Opposing quarterbacks have noticed. Wilhite has already collected 6.5 sacks this season, the second-highest total in the Big Ten, and nearly as many as the nine that Minnesota's entire team had in 2010. He already ranks seventh in school history in career sacks, and needs one more this year to rank among the top 10 in Gophers' single-season totals.

"Every time I step on the field, even as a freshman, that's all I wanted to do -- get sacks," Wilhite said. "I have to remind myself I've got to play the run, too, but I love getting sacks. It's the most fun part of the game. And when I get a sack, my mom watching on TV back home gets to hear her son's name."

So what is Wilhite doing differently this year? To hear Wilhite tell it, he's mostly just playing with better teammates. The Gophers do a better job of forcing third-down passing situations, he said, and the secondary buys him more time to zero in on the passer by doing a better job of covering receivers.

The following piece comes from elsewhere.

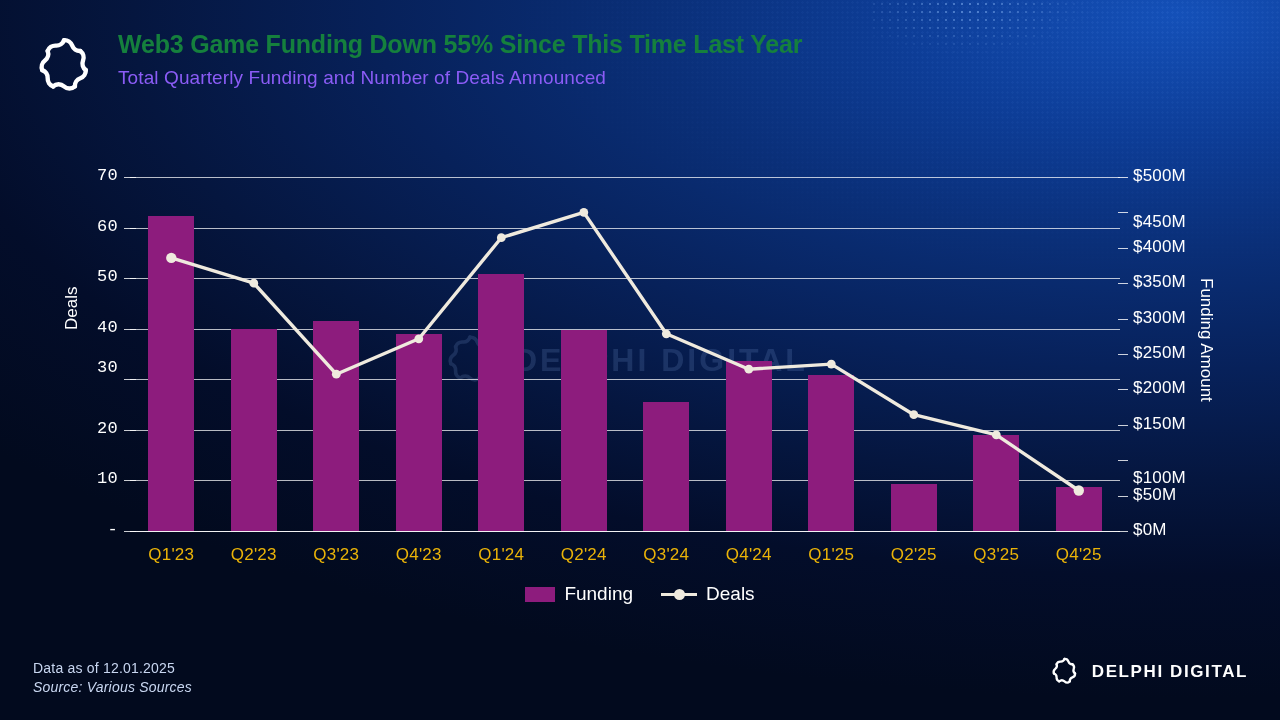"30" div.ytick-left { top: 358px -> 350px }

Tackle Ra'Shede Hageman might be "one of the best football players I've ever seen," Wilhite said, and Cameron Botticelli "is the unsung hero of the defensive line. I know there are times I make a play just because he's in his gap, doing his thing, keeping people occupied."

Staying occupied is Wilhite's specialty, too. He spent spring break a year ago on a bus tour of the Midwest, doing community service projects. Last December, once football season ended, he completed a study-abroad program by spending several weeks in Doha, Qatar, a small Arab country on a peninsula in the Persian Gulf, studying Al-Jazeera's coverage of the Arab Spring revolutions. And sometime early next year, he hopes to serve an internship in Morocco, unless he puts it off in order to train for an NFL tryout.

He's also got a senior thesis to write -- in Arabic.

"It's a beautiful language," said Wilhite, who learned to speak and write Arabic as part of his double major in global studies and history (with a minor in African-American studies). "It's an important language. To speak it [in Qatar] -- before I came here, I hadn't seen much of the world. Over there, with the ocean and the desert, it was kind of surreal."

Football is his reality for a few more weeks, though. He would like to get to a bowl game one more time. And he would like to hold off Hageman, who has five, for the team lead in sacks.

"I give him a hard time, tell him I'm not even competing with him, that he's not even on my radar now," Wilhite said. "But I'm totally cognizant of Ra'Shede. He's breathing down my neck."

So is the end of his career, just a few games away. "I've played a lot of football here. I've been blessed," Wilhite said. "At times, it's been hard -- losing games, coaches changing. But at the end, the brotherhood in the locker room keeps me coming back. I'm glad I stuck it out."